Rethinking Link Prediction for Directed Graphs
Mingguo He, Yuhe Guo, Yanping Zheng, Zhewei Wei, Stephan Günnemann, Xiaokui Xiao
TL;DR
Rethinking Link Prediction for Directed Graphs formalizes directed link prediction within a unified encoder–decoder framework and demonstrates that dual embeddings ${\mathbf{s}}_u$, ${\mathbf{t}}_u$ more effectively capture directionality than single embeddings. It introduces DirLinkBench to standardize evaluation across seven real-world datasets and multiple metrics, revealing that simple models like DiGAE can outperform more complex approaches when decoders and losses are chosen appropriately. Building on these insights, the paper reinterprets DiGAE as a GCN on an undirected bipartite graph and presents SDGAE, a spectral directed graph auto-encoder that learns arbitrary polynomial filters with complexity $O(2K m d)$, achieving state-of-the-art average performance on DirLinkBench.

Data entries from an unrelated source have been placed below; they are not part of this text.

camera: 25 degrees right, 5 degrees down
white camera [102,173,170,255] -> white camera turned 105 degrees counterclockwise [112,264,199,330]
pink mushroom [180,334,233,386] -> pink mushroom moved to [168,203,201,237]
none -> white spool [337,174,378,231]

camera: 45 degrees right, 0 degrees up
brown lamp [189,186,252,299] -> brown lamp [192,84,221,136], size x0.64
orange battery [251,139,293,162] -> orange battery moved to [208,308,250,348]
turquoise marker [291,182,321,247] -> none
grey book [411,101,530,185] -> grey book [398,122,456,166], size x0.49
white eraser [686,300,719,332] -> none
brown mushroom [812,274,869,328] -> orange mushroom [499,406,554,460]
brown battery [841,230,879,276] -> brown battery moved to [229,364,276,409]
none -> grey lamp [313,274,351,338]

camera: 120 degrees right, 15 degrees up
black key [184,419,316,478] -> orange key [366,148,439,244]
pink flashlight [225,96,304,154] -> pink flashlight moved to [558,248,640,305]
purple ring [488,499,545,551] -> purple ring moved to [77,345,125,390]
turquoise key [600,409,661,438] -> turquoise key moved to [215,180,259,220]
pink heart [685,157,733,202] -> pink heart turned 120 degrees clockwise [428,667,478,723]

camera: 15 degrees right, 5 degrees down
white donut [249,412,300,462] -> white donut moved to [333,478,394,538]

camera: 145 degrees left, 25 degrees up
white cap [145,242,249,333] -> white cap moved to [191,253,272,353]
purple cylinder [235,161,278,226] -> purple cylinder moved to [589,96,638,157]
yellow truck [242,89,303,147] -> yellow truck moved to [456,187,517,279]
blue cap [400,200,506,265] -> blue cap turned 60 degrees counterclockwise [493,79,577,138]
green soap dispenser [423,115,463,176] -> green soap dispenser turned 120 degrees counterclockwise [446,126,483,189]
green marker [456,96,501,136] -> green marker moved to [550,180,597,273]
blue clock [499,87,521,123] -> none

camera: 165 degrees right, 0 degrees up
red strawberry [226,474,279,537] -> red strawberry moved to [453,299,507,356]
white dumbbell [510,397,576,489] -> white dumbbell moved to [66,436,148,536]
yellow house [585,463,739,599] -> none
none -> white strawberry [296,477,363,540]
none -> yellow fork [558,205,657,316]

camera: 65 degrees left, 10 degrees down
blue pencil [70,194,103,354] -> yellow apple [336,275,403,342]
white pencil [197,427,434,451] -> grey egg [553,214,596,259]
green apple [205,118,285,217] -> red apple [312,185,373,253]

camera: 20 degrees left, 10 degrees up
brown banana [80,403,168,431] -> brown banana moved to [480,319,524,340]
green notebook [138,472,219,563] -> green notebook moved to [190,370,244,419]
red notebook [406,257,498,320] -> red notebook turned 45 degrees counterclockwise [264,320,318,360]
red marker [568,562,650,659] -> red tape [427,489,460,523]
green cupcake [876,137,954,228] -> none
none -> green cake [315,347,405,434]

The work also analyzes the impact of feature inputs, loss functions, decoder design, degree distributions, and negative sampling, and outlines open challenges, including developing more expressive decoders for complex-valued methods and better preserving asymmetry in directed graphs.
Abstract
Link prediction for directed graphs is a crucial task with diverse real-world applications. Recent advances in embedding methods and Graph Neural Networks (GNNs) have shown promising improvements. However, these methods often lack a thorough analysis of their expressiveness and suffer from effective benchmarks for a fair evaluation. In this paper, we propose a unified framework to assess the expressiveness of existing methods, highlighting the impact of dual embeddings and decoder design on directed link prediction performance. To address limitations in current benchmark setups, we introduce DirLinkBench, a robust new benchmark with comprehensive coverage, standardized evaluation, and modular extensibility. The results on DirLinkBench show that current methods struggle to achieve strong performance, while DiGAE outperforms other baselines overall. We further revisit DiGAE theoretically, showing its graph convolution aligns with GCN on an undirected bipartite graph. Inspired by these insights, we propose a novel Spectral Directed Graph Auto-Encoder SDGAE that achieves state-of-the-art average performance on DirLinkBench. Finally, we analyze key factors influencing directed link prediction and highlight open challenges in this field.